Pilot Patrick Smith outlines, one more time, a number of sensible ways to shorten airport security lines while providing better security overall:
As I’ve argued for years, there are two fundamental flaws in our approach. First is the idea that every single person who flies, from infant children to elderly folks in wheelchairs, is seen as a potential terrorist of equal threat. Second, and and even more maddening, is the immense amount of time we spend rifling through people’s bags in the hunt for harmless liquids, pointy objects, and other perceived “weapons.” In a system that processes more than two million passengers every day of the week, neither of these tactics is effective or sustainable. Our approach is so flawed, and so bogged down in ridiculous, wasteful nonsense, that it can hardly move under its own weight. Yet all we hear about is how to add yet more layers of fat to the system.

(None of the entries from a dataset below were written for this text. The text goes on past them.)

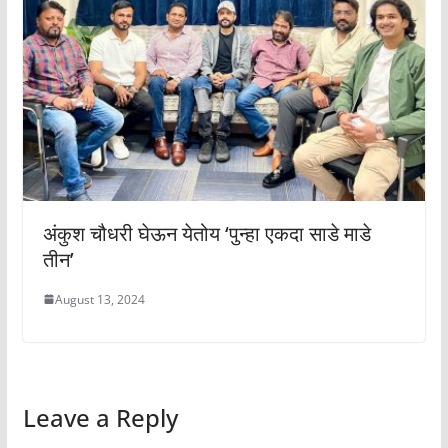
अंकुश चौधरी घेऊन येतोय ‘पुन्हा एकदा साडे माडे
तीन’
August 13, 2024
Leave a Reply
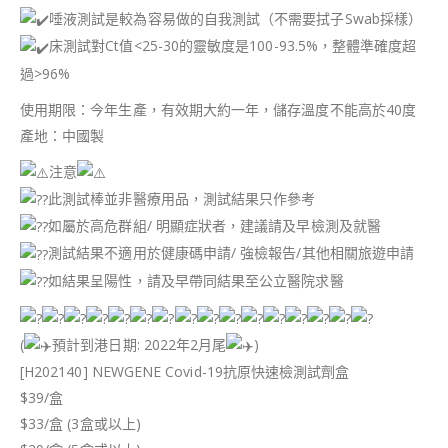
唾液測試是較為容易做的自我測試（不需要拭子Swab採樣）
床測試對Ct值<25-30的靈敏度是100-93.5%，整體準確度超
過>96%
使用期限：今年生產，有效期大約一年，儲存溫度不能高於40度
產地：中國製
注意
此測試棒並非醫療用品，測試結果只作參考
如屬於高危群組/ 明顯症狀者，建議請及早檢測及就醫
測試結果不適用於健康碼申請/ 強檢報告/其他相關旅遊申請
如結果呈陽性，請及早帶同結果至公立醫院求醫
(
預計到港日期: 2022年2月尾
)
[H202140] NEWGENE Covid-19抗原快速檢測試劑盒
$39/盒
$33/盒 (3盒或以上)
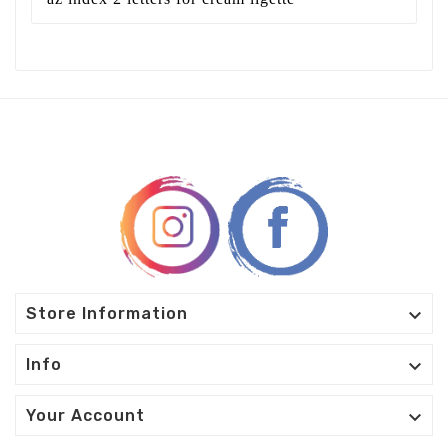

Store Information

Info

Your Account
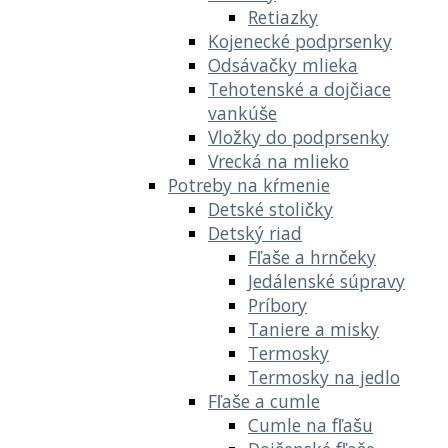
Retiazky
Kojenecké podprsenky
Odsávačky mlieka
Tehotenské a dojčiace
vankúše
Vložky do podprsenky
Vrecká na mlieko
Potreby na kŕmenie
Detské stoličky
Detský riad
Fľaše a hrnčeky
Jedálenské súpravy
Príbory
Taniere a misky
Termosky
Termosky na jedlo
Fľaše a cumle
Cumle na fľašu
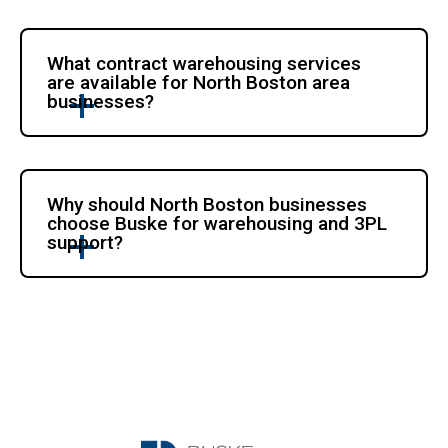
What contract warehousing services 
are available for North Boston area 
businesses?
Why should North Boston businesses 
choose Buske for warehousing and 3PL 
support?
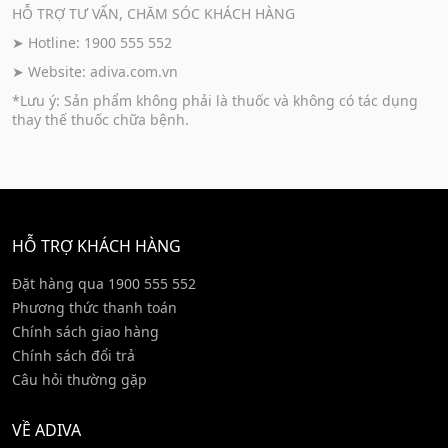
HỖ TRỢ TƯ VẤN, CHĂM SÓC KHÁCH HÀNG
➤ Hotline: 1900 555 552
➤ Website:
adiva.com.vn
*Lưu ý: Sản phẩm không phải là thuốc và không có tác dụng
thay thế thuốc chữa bệnh.
HỖ TRỢ KHÁCH HÀNG
Đặt hàng qua 1900 555 552
Phương thức thanh toán
Chính sách giao hàng
Chính sách đổi trả
Câu hỏi thường gặp
VỀ ADIVA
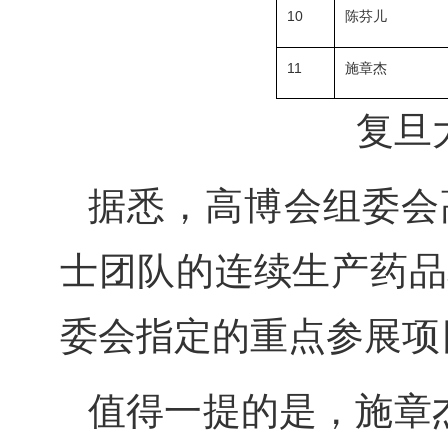
10
陈芬儿
11
施章杰
复旦
据悉，高博会组委会
士团队的连续生产药品
委会指定的重点参展项
值得一提的是，施章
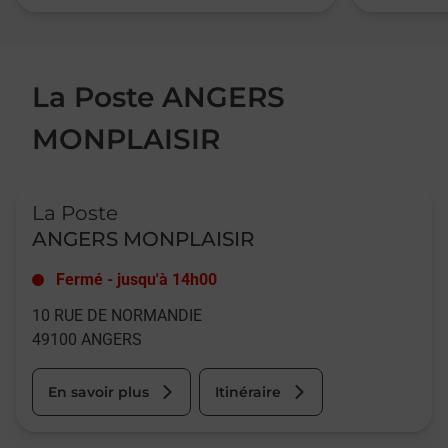
La Poste ANGERS
MONPLAISIR
Le lien s'ouvre dans un nouvel onglet
La Poste
ANGERS MONPLAISIR
Fermé
-
jusqu'à
14h00
10 RUE DE NORMANDIE
49100
ANGERS
En savoir plus
Itinéraire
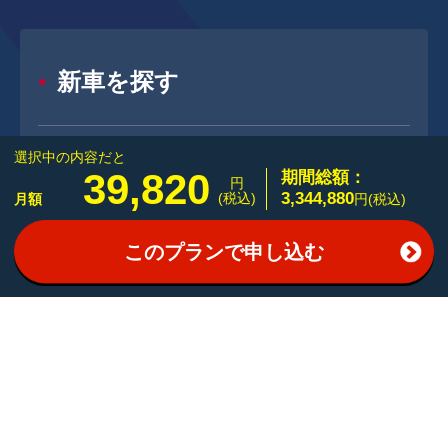
新車を探す
選択中の内容だと
新車メーカー一覧
39,820
期間総額：
円
3,344,880
(税込)
月額
円(税込)
新車ボディタイプ一覧
このプランで申し込む
中古車を探す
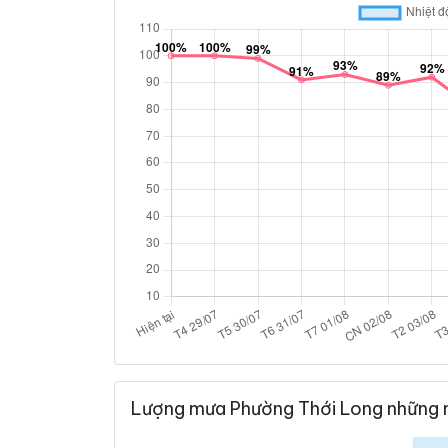
Lượng mưa Phường Thới Long những 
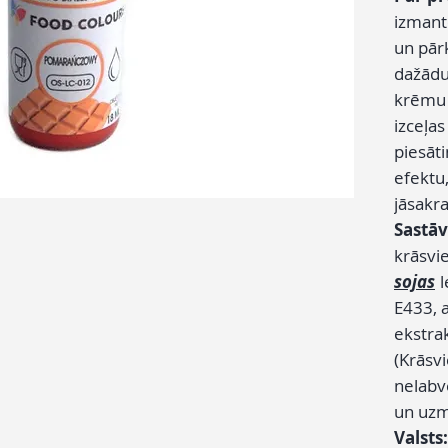
izmant
un pār
dažādu
krēmu 
izceļas
piesāti
efektu,
jāsakra
Sastāv
krāsvi
sojas
l
E433, 
ekstra
(Krāsv
nelabvē
un uzm
Valsts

Does anybody remember the comedy of errors that allowed the so-called “Underwear Bomber” to make his way onto a Detroit-bound flight out of Amsterdam? Here was a Nigerian citizen who’d spent time in Yemen, traveling on a one-way ticket, and whose own father had tried to warn American authorities about him. And here we are confiscating plastic squirt-guns and rubber swords from four year-old kids at regional airports in Utah.
The trouble isn’t that we have “too much security” per se. It’s that we have too much security in the wrong places. The solution isn’t pouring more and more money into a defective strategy. It’s changing that strategy.
Amen. Again. Because Smith isn't advocating anything new; he's been saying all this for years, as have Schneier, former TSA directors, other pilots, and on and on. What's it going to take to change our ridiculous policies?